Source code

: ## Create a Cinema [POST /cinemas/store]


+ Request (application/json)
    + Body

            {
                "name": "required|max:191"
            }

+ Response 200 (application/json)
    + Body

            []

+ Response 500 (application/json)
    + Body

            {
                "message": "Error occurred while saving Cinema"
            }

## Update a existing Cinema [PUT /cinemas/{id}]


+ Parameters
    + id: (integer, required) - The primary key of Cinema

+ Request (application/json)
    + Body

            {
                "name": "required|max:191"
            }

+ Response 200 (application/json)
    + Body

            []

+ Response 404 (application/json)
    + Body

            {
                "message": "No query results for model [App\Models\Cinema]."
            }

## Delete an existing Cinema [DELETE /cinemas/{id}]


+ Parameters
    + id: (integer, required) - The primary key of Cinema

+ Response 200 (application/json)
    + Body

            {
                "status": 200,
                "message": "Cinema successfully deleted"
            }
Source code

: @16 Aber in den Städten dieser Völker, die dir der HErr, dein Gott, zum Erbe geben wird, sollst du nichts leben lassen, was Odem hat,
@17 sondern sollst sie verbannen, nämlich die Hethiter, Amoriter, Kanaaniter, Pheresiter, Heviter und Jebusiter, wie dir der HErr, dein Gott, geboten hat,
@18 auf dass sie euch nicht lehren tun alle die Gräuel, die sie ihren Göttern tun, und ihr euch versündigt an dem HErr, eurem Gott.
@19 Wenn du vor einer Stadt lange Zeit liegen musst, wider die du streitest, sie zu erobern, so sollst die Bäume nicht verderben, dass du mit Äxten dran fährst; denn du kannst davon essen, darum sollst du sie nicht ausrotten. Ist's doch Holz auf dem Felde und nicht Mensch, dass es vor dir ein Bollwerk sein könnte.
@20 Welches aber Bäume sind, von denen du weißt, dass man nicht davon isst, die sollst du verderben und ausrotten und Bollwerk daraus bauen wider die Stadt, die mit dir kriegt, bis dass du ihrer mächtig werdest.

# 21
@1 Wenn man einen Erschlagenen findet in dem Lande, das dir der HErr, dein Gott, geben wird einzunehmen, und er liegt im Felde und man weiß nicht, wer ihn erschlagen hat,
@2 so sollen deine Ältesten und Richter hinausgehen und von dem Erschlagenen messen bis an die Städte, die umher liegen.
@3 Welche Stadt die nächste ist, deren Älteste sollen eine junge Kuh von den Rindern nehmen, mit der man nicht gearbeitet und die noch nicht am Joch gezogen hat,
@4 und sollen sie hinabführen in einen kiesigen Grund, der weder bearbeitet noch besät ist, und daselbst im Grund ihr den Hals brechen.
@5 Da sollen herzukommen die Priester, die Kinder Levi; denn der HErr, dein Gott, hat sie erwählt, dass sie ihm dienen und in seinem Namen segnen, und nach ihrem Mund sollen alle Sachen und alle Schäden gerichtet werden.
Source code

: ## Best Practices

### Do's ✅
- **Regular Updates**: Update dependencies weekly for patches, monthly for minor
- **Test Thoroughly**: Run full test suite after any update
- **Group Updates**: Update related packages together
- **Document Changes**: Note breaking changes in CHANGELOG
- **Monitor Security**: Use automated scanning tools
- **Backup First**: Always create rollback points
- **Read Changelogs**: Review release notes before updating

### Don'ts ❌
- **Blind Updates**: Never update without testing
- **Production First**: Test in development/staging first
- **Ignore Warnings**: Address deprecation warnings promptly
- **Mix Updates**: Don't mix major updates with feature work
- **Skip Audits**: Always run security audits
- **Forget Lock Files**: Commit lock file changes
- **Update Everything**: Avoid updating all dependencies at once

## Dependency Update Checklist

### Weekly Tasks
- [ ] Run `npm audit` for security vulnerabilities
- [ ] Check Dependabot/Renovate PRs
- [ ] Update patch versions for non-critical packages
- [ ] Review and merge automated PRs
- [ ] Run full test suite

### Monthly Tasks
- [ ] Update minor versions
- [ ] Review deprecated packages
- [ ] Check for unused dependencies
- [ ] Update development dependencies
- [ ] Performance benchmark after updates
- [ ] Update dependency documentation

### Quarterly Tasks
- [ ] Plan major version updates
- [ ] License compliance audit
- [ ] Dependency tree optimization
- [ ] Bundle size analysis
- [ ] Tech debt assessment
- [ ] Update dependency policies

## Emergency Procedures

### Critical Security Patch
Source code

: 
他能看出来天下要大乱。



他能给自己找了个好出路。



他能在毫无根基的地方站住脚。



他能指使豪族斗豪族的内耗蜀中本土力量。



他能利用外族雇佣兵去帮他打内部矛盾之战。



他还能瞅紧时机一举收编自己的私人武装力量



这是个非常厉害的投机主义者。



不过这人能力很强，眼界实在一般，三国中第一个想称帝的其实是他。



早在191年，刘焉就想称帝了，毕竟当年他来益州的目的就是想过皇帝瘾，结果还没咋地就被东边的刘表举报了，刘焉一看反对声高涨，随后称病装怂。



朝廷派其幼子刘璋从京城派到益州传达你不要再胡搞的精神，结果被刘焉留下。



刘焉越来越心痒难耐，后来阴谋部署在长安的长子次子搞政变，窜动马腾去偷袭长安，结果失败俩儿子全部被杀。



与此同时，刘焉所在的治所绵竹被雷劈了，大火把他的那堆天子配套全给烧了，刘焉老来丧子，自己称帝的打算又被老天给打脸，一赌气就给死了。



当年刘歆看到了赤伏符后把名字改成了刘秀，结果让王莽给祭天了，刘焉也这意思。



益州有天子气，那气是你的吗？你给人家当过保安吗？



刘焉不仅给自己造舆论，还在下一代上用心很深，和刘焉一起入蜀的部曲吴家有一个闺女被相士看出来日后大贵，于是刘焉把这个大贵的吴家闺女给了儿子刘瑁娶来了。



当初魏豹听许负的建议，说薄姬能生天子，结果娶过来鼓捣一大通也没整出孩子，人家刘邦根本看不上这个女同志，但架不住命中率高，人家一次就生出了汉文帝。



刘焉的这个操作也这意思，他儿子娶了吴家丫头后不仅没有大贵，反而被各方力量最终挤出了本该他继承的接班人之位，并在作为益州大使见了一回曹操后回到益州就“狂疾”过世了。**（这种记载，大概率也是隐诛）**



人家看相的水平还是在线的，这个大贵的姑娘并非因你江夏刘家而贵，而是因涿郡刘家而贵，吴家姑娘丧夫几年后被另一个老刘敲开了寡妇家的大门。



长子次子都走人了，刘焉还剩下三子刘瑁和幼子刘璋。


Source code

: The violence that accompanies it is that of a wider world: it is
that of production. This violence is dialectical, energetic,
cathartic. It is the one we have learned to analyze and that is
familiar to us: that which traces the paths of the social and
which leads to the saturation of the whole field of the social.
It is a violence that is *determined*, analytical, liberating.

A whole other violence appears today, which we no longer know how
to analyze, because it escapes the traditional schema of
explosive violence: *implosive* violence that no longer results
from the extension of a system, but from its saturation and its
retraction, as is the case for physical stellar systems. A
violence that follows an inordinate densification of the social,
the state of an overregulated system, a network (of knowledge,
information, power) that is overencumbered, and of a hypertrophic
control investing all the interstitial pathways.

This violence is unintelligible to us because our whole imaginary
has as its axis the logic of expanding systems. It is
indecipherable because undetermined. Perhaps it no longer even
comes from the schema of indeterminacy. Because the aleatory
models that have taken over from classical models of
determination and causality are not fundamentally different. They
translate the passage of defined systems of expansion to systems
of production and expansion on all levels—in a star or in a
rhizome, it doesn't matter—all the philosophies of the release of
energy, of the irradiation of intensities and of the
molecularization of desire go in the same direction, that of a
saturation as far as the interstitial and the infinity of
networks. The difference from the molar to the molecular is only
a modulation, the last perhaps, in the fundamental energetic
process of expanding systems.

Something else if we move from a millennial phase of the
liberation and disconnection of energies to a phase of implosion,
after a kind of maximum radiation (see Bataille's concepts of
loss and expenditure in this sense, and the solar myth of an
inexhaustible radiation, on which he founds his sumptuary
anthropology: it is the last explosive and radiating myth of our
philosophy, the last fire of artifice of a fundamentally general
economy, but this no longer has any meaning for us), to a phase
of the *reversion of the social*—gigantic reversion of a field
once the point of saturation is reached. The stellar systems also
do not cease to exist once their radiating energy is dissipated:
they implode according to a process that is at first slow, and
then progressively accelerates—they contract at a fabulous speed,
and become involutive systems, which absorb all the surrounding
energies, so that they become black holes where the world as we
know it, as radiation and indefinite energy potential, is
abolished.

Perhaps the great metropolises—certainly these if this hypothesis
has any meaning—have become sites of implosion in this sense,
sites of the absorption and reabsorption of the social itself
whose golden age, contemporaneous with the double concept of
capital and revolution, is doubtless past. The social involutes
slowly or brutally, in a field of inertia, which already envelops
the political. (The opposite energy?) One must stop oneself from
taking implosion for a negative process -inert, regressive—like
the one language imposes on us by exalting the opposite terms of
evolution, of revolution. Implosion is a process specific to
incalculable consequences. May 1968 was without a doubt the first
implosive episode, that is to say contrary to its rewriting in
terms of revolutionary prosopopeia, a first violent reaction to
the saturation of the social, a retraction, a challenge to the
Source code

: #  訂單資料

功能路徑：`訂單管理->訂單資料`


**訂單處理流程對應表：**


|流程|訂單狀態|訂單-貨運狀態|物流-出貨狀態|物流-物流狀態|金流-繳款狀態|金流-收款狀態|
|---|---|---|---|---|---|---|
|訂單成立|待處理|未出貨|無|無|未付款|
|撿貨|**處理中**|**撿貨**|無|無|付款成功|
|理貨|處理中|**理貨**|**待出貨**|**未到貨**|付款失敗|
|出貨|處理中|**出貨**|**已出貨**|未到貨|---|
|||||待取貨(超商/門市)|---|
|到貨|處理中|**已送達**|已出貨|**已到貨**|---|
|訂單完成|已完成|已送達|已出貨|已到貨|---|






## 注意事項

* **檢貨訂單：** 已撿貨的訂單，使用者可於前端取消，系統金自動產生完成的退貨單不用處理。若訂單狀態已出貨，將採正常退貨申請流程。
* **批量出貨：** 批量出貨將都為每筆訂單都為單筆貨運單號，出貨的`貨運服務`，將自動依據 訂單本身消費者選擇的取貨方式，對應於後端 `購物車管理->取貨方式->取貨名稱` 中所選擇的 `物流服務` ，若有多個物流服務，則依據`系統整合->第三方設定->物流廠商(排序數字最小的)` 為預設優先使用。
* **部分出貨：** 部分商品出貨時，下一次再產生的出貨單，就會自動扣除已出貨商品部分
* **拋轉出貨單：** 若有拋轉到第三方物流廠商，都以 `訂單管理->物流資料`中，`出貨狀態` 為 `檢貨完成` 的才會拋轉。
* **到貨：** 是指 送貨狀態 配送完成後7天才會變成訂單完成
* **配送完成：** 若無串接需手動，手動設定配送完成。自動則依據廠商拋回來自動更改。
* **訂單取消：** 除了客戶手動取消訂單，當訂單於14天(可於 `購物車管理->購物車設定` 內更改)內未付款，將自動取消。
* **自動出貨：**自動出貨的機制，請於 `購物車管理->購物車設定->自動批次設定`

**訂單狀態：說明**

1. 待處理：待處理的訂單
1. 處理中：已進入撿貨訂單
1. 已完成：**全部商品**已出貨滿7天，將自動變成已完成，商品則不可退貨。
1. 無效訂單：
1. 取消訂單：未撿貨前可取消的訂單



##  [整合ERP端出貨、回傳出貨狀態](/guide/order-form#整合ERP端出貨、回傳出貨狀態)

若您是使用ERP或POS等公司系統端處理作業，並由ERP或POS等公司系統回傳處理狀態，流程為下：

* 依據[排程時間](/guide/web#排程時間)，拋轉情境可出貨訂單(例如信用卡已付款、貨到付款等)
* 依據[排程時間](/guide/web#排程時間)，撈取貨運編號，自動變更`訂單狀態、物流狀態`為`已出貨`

□ □ □ □ □

Quote the stretch of lines above from the one containing "早在191年，刘焉就想称帝了" through the one containing "刘焉不仅给自己造舆论，还在下", both included, and nothing else.

早在191年，刘焉就想称帝了，毕竟当年他来益州的目的就是想过皇帝瘾，结果还没咋地就被东边的刘表举报了，刘焉一看反对声高涨，随后称病装怂。



朝廷派其幼子刘璋从京城派到益州传达你不要再胡搞的精神，结果被刘焉留下。



刘焉越来越心痒难耐，后来阴谋部署在长安的长子次子搞政变，窜动马腾去偷袭长安，结果失败俩儿子全部被杀。



与此同时，刘焉所在的治所绵竹被雷劈了，大火把他的那堆天子配套全给烧了，刘焉老来丧子，自己称帝的打算又被老天给打脸，一赌气就给死了。



当年刘歆看到了赤伏符后把名字改成了刘秀，结果让王莽给祭天了，刘焉也这意思。



益州有天子气，那气是你的吗？你给人家当过保安吗？



刘焉不仅给自己造舆论，还在下一代上用心很深，和刘焉一起入蜀的部曲吴家有一个闺女被相士看出来日后大贵，于是刘焉把这个大贵的吴家闺女给了儿子刘瑁娶来了。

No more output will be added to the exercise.